More than half of all human proteins are glycosylated. This covalent attachment of carbohydrates can alter protein activity. However, existing methods for studying the glycoproteome typically require laborious sample processing and proprietary software. They also often require enzymatic removal of the glycan, which makes it difficult to identify attachment sites.

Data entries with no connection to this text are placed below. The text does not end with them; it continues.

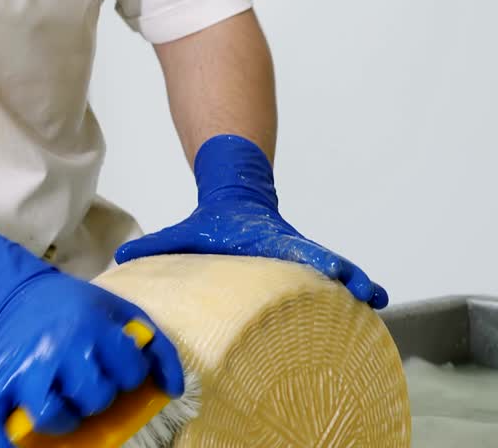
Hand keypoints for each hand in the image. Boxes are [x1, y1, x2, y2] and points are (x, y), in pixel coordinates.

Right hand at [0, 226, 183, 447]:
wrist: (17, 294)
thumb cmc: (76, 307)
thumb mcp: (121, 311)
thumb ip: (155, 346)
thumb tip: (173, 390)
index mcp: (92, 328)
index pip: (130, 373)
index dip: (130, 373)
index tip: (120, 365)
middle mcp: (58, 349)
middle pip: (94, 398)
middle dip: (99, 396)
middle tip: (90, 383)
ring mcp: (26, 368)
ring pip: (52, 416)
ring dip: (65, 420)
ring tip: (66, 407)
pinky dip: (5, 444)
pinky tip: (18, 447)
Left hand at [115, 135, 388, 308]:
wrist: (236, 198)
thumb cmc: (212, 224)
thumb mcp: (186, 233)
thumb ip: (157, 245)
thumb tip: (119, 260)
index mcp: (267, 241)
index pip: (293, 250)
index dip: (312, 260)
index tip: (333, 270)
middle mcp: (289, 249)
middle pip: (322, 262)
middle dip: (346, 275)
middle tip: (370, 293)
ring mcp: (299, 256)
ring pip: (333, 269)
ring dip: (355, 283)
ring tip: (378, 300)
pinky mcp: (302, 263)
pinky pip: (330, 273)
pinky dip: (350, 283)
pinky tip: (372, 300)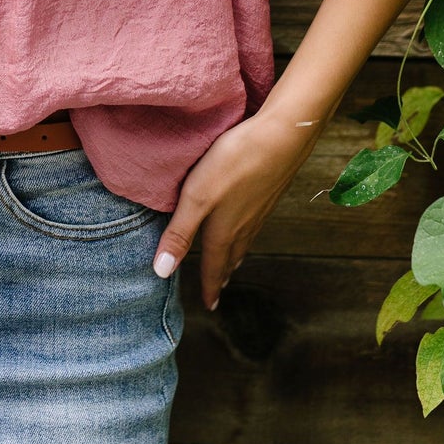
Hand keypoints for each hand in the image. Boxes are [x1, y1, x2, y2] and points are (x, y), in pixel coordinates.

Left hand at [151, 108, 324, 311]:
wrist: (281, 137)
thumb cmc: (234, 163)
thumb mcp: (196, 197)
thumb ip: (179, 233)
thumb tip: (162, 272)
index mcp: (223, 230)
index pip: (214, 266)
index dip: (210, 287)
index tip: (210, 306)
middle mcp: (244, 224)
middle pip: (231, 256)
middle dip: (223, 273)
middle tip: (218, 287)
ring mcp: (259, 208)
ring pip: (245, 239)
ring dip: (235, 254)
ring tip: (230, 261)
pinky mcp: (268, 191)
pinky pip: (254, 222)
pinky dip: (246, 233)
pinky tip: (247, 221)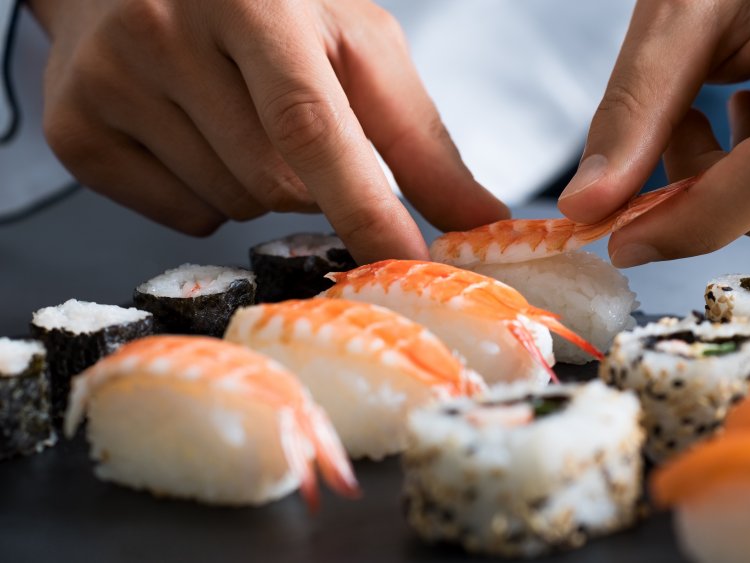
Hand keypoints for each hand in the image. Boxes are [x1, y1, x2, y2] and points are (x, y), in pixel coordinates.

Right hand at [29, 0, 507, 262]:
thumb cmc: (264, 6)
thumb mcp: (354, 45)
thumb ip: (418, 138)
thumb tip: (478, 222)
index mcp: (256, 1)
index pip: (313, 125)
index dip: (365, 207)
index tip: (409, 268)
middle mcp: (169, 30)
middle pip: (276, 184)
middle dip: (311, 184)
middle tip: (293, 124)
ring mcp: (112, 80)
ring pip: (231, 206)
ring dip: (260, 188)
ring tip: (238, 118)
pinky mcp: (76, 128)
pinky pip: (180, 216)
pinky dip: (208, 198)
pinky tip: (194, 136)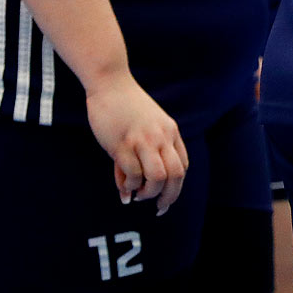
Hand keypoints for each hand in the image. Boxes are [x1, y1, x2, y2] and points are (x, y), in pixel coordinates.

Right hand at [83, 72, 187, 213]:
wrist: (110, 84)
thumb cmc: (125, 107)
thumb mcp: (144, 128)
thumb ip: (142, 155)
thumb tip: (129, 191)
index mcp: (170, 132)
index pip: (182, 166)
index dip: (175, 186)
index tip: (164, 198)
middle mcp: (161, 137)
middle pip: (175, 175)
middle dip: (169, 197)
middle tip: (158, 208)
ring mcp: (143, 140)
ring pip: (157, 177)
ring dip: (149, 193)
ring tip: (138, 195)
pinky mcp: (123, 144)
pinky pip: (133, 173)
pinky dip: (130, 185)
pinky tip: (124, 187)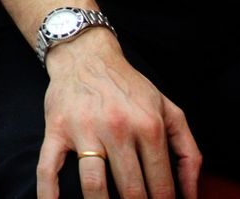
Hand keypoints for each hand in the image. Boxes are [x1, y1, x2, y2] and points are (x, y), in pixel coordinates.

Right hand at [38, 30, 199, 198]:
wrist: (86, 55)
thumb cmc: (129, 87)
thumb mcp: (168, 110)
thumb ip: (188, 152)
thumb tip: (191, 196)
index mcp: (149, 125)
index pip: (161, 185)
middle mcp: (118, 128)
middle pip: (130, 191)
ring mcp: (84, 130)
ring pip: (94, 186)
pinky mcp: (56, 130)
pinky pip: (48, 167)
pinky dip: (48, 193)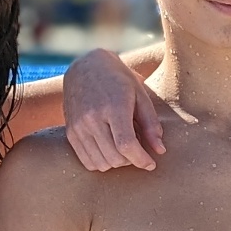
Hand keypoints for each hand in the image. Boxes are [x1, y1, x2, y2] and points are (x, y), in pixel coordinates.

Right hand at [62, 50, 167, 171]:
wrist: (85, 67)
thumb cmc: (118, 79)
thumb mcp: (140, 94)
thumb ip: (151, 124)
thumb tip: (160, 151)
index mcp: (113, 106)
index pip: (126, 144)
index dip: (141, 159)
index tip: (151, 164)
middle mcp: (92, 118)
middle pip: (114, 157)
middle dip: (132, 160)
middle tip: (138, 149)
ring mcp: (78, 126)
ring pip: (101, 163)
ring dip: (117, 163)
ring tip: (123, 147)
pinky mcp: (70, 132)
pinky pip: (87, 161)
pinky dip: (102, 163)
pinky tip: (110, 150)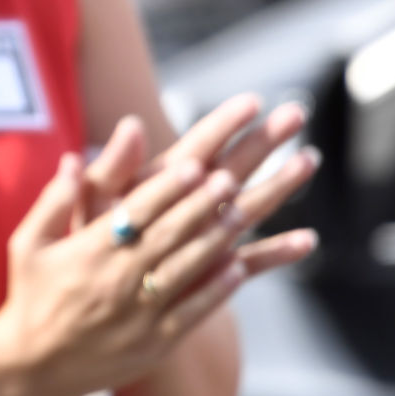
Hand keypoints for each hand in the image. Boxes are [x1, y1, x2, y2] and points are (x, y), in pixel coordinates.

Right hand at [0, 141, 310, 395]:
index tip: (193, 164)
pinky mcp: (155, 343)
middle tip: (228, 177)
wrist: (34, 366)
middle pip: (169, 235)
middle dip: (201, 205)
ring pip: (187, 269)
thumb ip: (54, 202)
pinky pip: (194, 312)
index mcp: (87, 252)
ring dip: (217, 240)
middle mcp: (117, 280)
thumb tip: (72, 159)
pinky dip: (218, 290)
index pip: (136, 211)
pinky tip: (236, 267)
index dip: (167, 187)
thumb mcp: (27, 243)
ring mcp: (140, 314)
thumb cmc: (30, 295)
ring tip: (240, 212)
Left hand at [79, 94, 319, 279]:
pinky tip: (306, 241)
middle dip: (263, 140)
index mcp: (161, 181)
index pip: (198, 145)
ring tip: (309, 159)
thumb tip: (130, 125)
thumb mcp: (91, 200)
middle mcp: (190, 202)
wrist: (92, 295)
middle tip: (297, 113)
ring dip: (280, 184)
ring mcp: (206, 235)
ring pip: (250, 206)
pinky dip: (277, 253)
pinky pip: (251, 262)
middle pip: (233, 165)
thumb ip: (111, 168)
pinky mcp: (213, 271)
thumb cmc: (85, 239)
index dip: (223, 123)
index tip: (252, 100)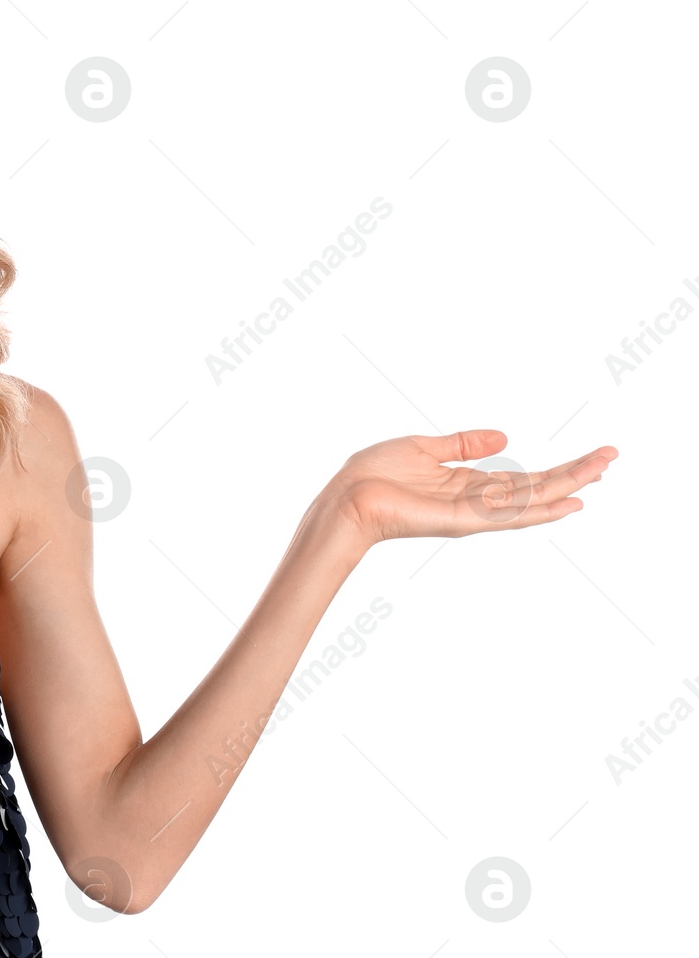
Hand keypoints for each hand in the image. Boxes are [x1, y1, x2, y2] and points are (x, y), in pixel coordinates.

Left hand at [321, 429, 616, 548]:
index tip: (590, 457)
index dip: (556, 468)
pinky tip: (568, 502)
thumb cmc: (373, 475)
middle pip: (537, 487)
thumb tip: (504, 437)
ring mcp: (474, 513)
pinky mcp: (464, 520)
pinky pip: (510, 514)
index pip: (523, 478)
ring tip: (602, 470)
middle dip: (574, 473)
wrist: (345, 498)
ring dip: (569, 484)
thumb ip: (463, 444)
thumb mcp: (423, 447)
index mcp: (468, 485)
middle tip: (612, 457)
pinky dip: (541, 509)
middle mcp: (478, 501)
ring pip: (532, 498)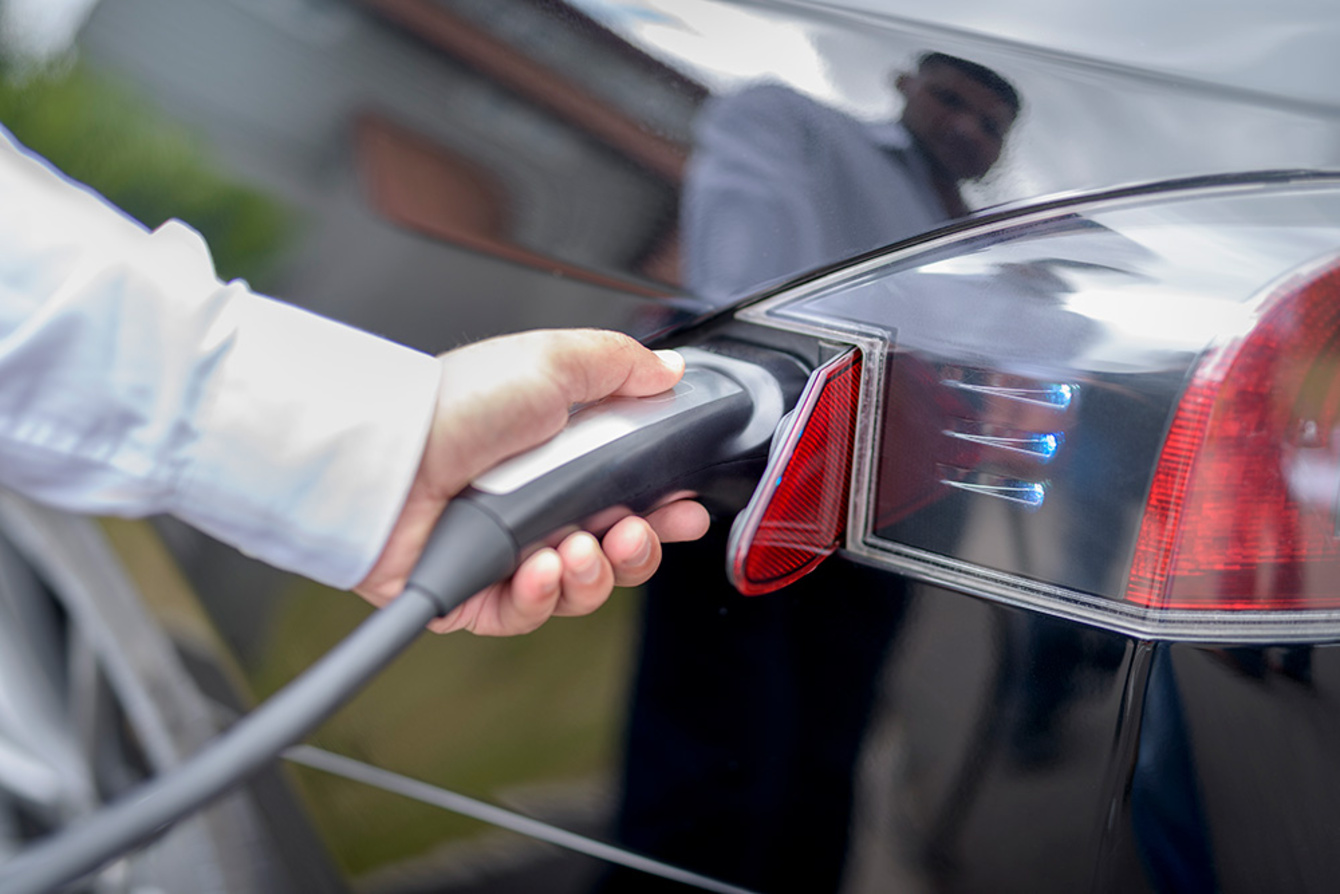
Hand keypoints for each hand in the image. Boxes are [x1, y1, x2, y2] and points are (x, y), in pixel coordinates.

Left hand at [355, 329, 710, 633]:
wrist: (391, 456)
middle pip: (616, 553)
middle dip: (639, 549)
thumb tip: (669, 371)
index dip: (665, 511)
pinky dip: (542, 597)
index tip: (686, 512)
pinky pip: (527, 615)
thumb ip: (622, 365)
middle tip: (632, 533)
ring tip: (575, 549)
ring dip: (593, 574)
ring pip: (580, 590)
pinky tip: (537, 570)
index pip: (632, 497)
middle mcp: (537, 507)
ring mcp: (506, 554)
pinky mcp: (473, 594)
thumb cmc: (460, 405)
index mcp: (562, 457)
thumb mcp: (553, 362)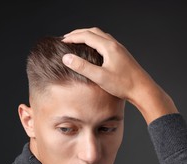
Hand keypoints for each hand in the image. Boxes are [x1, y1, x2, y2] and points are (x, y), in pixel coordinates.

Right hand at [62, 27, 177, 123]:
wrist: (143, 90)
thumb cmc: (123, 85)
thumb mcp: (99, 77)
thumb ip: (82, 66)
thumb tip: (66, 57)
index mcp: (109, 47)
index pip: (87, 36)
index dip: (73, 37)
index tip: (62, 41)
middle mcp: (115, 45)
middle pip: (93, 32)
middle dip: (78, 33)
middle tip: (67, 38)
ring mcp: (119, 49)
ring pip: (100, 35)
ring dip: (87, 35)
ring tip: (77, 41)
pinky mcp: (121, 54)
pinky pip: (105, 41)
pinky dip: (94, 40)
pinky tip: (92, 49)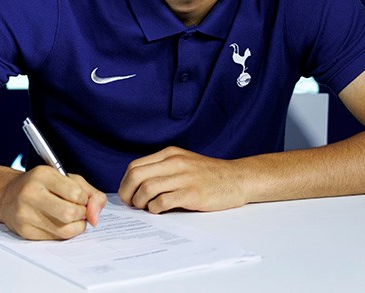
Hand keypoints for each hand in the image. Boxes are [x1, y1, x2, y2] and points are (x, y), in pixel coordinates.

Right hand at [0, 166, 106, 239]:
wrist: (7, 196)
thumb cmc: (41, 185)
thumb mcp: (66, 178)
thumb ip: (89, 193)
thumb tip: (95, 217)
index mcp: (42, 175)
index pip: (76, 193)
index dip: (84, 199)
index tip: (81, 198)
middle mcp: (31, 193)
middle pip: (70, 213)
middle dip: (82, 214)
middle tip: (79, 210)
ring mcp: (25, 214)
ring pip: (65, 230)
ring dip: (76, 226)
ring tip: (71, 217)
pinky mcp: (25, 231)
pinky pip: (55, 238)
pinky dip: (64, 232)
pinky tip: (58, 223)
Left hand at [118, 146, 247, 213]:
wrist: (238, 178)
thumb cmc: (210, 174)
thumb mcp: (184, 162)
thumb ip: (164, 169)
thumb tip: (137, 187)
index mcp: (170, 154)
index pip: (135, 166)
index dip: (125, 183)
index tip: (127, 194)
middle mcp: (175, 162)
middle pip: (136, 176)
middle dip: (127, 193)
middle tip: (131, 204)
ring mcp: (184, 178)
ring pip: (147, 189)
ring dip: (140, 203)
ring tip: (146, 208)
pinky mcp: (192, 193)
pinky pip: (163, 201)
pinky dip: (155, 208)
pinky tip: (159, 210)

Josef Penninger and colleagues at the Institute of Molecular Biotechnology of the Austrian Academy of Sciences developed a method to identify intact glycopeptides in proteomic data. Focusing on the intact fragments allows both the structure of the glycan and the attachment site in the associated protein to be identified.

In their approach, glycopeptides from cell lysates are enriched by hydrophilic interaction chromatography and profiled by nano-liquid chromatography electrospray-ionization tandem mass spectrometry. The team applied an algorithm to convert signals from multiply charged fragment ions to single charges, which shifted fragment ions for intact glycopeptides to higher mass ranges, whereas the peptide backbone fragment ions remained in the lower mass range; a database search algorithm allowed the researchers to identify intact glycopeptides from such processed spectra.

Using this technique, the authors characterized the glycoproteome of mouse and human embryonic stem cells. 3,380 glycopeptides mapping to about 500 different glycoproteins were found in mouse, which almost doubled the number of confirmed mouse N-glycoproteins; whereas about 1,100 glycopeptides mapping to 576 proteins were found in the human samples.

Penninger and his team identified conserved and species-specific glycoproteins, and they discovered novel glycosylation of stemness factors. They also found several nuclear envelope and cytosolic proteins to be N-glycosylated and discovered multiple new nuclear O-glycoproteins. The type of glycan linkage differed between species, with galactose and N-acetylhexosamine being the predominant terminal sugars on complex N-glycans of mouse, whereas human glycans tended to be sialylated.

The authors made a collection of software tools to automate glycopeptide identification that is available in a package called SugarQb, and they anticipate that it will allow rapid characterization of the glycoproteome from diverse species.